Neuronal subtype-specific metabolic changes in neurodegenerative and neuropsychiatric diseases predicted via a systems biology-based approach

Understanding how distinct neuronal subtypes contribute to Alzheimer’s disease (AD) pathology remains a major challenge. Patient-derived induced pluripotent stem cell (iPSC) studies have shown neuronal subtype-specific molecular and pathological signatures, yet the underlying metabolic shifts driving this selective vulnerability are not completely understood. Here we present iNeuron-GEM, the first manually curated, genome-scale metabolic network of human neurons that integrates transcriptomic and metabolic knowledge to resolve subtype-specific metabolic states. By coupling iNeuron-GEM with single nucleus RNA sequencing data from post-mortem human cohort studies, ROSMAP and SEA-AD, we capture neuronal subtype-specific metabolic features and fluxes and identify perturbations in lipid and energy metabolism across excitatory and inhibitory neurons. Integrative analysis with NPS-AD data shows overlapping metabolic disruptions in AD and schizophrenia (SCZ), suggesting shared molecular vulnerabilities between neurodegenerative and neuropsychiatric disorders. We also developed a computational pipeline to infer transcriptional regulation of metabolic pathways and identify NR6A1 and NR3C1 as important regulators of lipid dysregulation in AD neurons. Our study establishes iNeuron-GEM as a framework to identify neuronal subtype-specific metabolic vulnerabilities in complex brain disorders.

[Records]:
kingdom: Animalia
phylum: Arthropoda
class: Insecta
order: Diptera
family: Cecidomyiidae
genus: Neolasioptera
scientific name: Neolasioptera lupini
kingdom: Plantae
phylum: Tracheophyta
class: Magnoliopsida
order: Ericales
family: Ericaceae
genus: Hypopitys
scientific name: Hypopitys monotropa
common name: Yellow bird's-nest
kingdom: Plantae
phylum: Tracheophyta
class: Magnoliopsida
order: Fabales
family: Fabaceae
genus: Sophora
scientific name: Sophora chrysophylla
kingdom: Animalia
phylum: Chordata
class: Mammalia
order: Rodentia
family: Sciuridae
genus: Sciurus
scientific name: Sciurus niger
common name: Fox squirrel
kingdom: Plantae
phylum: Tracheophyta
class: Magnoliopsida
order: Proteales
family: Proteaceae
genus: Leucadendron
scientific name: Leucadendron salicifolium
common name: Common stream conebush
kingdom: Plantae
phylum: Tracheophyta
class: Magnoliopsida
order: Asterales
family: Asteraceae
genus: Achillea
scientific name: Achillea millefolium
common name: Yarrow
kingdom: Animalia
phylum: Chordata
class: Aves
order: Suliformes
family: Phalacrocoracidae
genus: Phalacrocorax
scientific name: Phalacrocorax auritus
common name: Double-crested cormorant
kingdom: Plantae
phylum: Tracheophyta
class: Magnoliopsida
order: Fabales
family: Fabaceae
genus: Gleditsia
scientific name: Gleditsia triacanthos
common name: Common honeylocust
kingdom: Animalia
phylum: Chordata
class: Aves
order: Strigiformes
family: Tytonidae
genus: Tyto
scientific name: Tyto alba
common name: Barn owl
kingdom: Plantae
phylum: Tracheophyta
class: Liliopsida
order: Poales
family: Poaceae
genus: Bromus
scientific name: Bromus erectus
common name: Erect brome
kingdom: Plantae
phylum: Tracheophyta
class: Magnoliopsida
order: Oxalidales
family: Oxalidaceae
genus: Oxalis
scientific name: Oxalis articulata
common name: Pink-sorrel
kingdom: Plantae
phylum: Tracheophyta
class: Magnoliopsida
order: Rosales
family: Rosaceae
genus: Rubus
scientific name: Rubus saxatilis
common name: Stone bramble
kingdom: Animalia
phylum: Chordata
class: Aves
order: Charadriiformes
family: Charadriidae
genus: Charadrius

[Task to complete]: In the abstract on iNeuron-GEM, which two regulators are identified as important for lipid dysregulation in AD neurons?

[Result of this task]: NR6A1 and NR3C1